Without those, I think I would have burned out fast.
The High Points
Some moments are permanently etched in my memory.
Finishing a big project and celebrating with new friends in a city I’d never
heard of a year prior.
Taking a weekday off to hike somewhere incredible because I’d front-loaded
my work.
Realizing I could support myself entirely through skill and a laptop from
anywhere with decent internet.
Those moments build a deep sense of agency. You feel capable.
The Low Points
There were also rough patches.
Getting sick alone in a foreign country.
Losing a client unexpectedly and recalculating my runway at midnight.
Feeling socially exhausted from constantly meeting new people.
Working from a noisy apartment with construction outside while trying to
push a critical deployment.
It’s not all sunsets and laptops by the sea. In fact, I rarely worked by the sea.
Sand and electronics don’t mix well.
Would I Recommend It?
It depends entirely on your temperament.
If you’re adaptable, reasonably disciplined, and comfortable with uncertainty,
it can be incredible.
If you crave stability, consistent routine, and deep-rooted community, it
might feel disorienting.
Also, it’s important to separate two things: freelancing and traveling.
Freelancing alone is unstable.
Traveling alone is destabilizing.
Combining them doubles the volatility.
If your freelance career is already stable, adding travel is much easier. If
you’re just starting freelancing and planning to travel simultaneously, that’s
a high-stress combo.
The Big Question
The real question isn’t whether it’s possible. It absolutely is.
The question is: what do you want your ordinary Tuesday to look like?
Because that’s most of life. Not the epic weekend trips. Not the Instagram
posts. Just a random Tuesday afternoon.
Do you want that Tuesday in a different city every few months? Or in a
familiar place where you know the barista’s name?

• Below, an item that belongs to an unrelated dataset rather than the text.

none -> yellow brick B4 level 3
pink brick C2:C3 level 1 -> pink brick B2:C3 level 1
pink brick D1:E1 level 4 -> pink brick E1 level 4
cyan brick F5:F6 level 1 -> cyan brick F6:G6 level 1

For a while, I wanted movement. It stretched me. It forced growth. It showed
me how little I needed and how capable I could be.
Eventually, I wanted roots.
Final Thoughts
Freelancing while traveling gave me perspective. It taught me discipline,
resilience, negotiation, and self-trust. It also taught me that freedom without
structure turns into chaos pretty quickly.
I don’t regret a second of it. Even the stressful parts were formative.
Would I live out of a suitcase forever? Probably not.
Would I do another extended stint abroad with remote work? Absolutely.
It’s not a magic life hack. It’s just a different trade-off structure. You trade
stability for flexibility. Routine for novelty. Long-term consistency for short-
term intensity.
For some seasons of life, that trade is exactly right.
If you’re considering it, my advice is simple: stabilize your income first, build
a cushion, test it for a few months instead of committing to a year, and be
honest with yourself about what you need emotionally — not just financially.
It can be one of the most liberating experiences you’ll ever have.
Just don’t confuse “location independent” with “problem free.”
You’re still you. You’re just somewhere else.